Exercise: Only an exact copy of the entries will serve as the answer.

Records:
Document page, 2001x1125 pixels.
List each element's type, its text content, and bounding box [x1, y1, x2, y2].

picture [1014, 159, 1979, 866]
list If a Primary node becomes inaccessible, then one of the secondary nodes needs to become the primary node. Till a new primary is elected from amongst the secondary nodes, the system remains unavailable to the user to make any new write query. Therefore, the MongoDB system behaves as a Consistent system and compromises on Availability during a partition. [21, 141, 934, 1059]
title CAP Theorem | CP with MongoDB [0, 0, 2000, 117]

Solved problem:
Document page, 2001x1125 pixels.
List each element's type, its text content, and bounding box [x1, y1, x2, y2].

picture [1014, 159, 1979, 866]
list If a Primary node becomes inaccessible, then one of the secondary nodes needs to become the primary node. Till a new primary is elected from amongst the secondary nodes, the system remains unavailable to the user to make any new write query. Therefore, the MongoDB system behaves as a Consistent system and compromises on Availability during a partition. [21, 141, 934, 1059]
title CAP Theorem | CP with MongoDB [0, 0, 2000, 117]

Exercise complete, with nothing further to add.